Re: generating hash patterns for searching with one mismatch
by AR (Friar) on Mar 17, 2011 at 10:51 UTC
Re: generating hash patterns for searching with one mismatch
by educated_foo (Vicar) on Mar 17, 2011 at 15:47 UTC
    With only 1 mismatch, just throw all the patterns together and let Perl's regex engine have at it:
    $pat = join '|', reverse sort keys %pattern; $pat = qr/$pat/;
    Any vaguely recent Perl has the "trie optimization" which will automatically merge the branches. You can run with perl -Mre=debug to see what's going on.

    EDIT: For more than 1-2 mismatches, you'll need to do something a bit fancier, either constructing a suffix tree or using seeds (you can show that any k-mismatch pattern must contain a substring of your original pattern of at least a certain length). I don't know of a Perl module off-hand to do either.

      Educated_foo,

      As you rightly pointed out, I am indeed working on biological data. Its a fastq format file. The second line, of every 4 lines; 1:4,5:8 etc.., is a sequence and I am looking for certain patterns and I have to remove them if found.

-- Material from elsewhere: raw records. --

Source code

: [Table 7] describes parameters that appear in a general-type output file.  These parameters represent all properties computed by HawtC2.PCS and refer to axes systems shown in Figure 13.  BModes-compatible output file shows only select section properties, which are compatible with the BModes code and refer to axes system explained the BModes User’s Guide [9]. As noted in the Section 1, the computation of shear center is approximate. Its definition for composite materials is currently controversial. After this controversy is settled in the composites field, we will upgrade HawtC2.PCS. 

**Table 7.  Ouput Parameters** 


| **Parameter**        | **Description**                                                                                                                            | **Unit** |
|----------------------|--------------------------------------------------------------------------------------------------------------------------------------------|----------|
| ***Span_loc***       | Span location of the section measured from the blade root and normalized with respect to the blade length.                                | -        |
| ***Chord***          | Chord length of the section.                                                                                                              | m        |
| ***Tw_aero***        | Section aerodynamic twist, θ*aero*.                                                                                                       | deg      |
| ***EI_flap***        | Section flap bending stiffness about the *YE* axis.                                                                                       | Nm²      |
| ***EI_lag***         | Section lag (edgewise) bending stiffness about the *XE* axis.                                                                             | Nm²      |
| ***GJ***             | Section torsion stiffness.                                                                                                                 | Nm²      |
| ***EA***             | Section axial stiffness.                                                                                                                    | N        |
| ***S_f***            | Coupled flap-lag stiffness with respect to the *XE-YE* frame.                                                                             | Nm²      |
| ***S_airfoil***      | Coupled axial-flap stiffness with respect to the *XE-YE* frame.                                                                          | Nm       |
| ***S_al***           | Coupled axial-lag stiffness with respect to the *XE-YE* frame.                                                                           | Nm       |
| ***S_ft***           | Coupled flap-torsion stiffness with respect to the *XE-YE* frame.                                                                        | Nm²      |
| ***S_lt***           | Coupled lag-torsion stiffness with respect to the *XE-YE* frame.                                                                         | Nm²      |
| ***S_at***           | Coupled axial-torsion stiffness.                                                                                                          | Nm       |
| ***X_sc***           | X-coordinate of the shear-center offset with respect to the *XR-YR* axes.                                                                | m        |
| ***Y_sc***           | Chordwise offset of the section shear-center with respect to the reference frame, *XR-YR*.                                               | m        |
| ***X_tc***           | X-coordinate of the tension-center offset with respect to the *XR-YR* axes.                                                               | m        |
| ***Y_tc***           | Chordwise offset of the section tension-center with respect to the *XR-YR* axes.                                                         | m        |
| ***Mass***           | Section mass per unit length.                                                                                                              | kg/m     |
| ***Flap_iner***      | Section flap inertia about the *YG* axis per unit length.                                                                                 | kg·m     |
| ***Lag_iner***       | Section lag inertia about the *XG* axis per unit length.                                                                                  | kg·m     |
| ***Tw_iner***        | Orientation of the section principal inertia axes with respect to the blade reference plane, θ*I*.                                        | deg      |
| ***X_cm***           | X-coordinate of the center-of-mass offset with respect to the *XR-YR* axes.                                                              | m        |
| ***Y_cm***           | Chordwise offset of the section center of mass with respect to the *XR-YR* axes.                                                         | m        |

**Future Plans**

      I did exactly the same as you have mentioned here. However, there's 1 other optimization possible, if you know that there are not going to be that many matches. I have about 20 million reads (sequences) and I know for a fact that there can't be more than 1 million. In this case, I decided to split my substring into 2 parts:

      sub1 = "first half"

      sub2 = "second half"

      Now, with this condition,

      if ( $seq !~ m/$sub1/ && $seq !~ m/$sub2/ ) { # this means there are at least 2 mismatches # the substring you are looking for is not here # so don't check for any patterns, just "next;" }

      I guess this doesn't mean much if your data is small or if the substrings occur too often. But it does result in faster code by about 8-10x times.

      Thanks for the tip regarding trying for more mismatches. I have always wanted to code for suffix arrays. Now may be the right time to experiment, that I have a huge data in my hands.

      Thanks once again for all your valuable opinions!

        Do you get a bit more speed by doing this?
        if ($seq !~ /$sub1|$sub2/) { ... }
        (It's fun to code in a domain where performance matters.)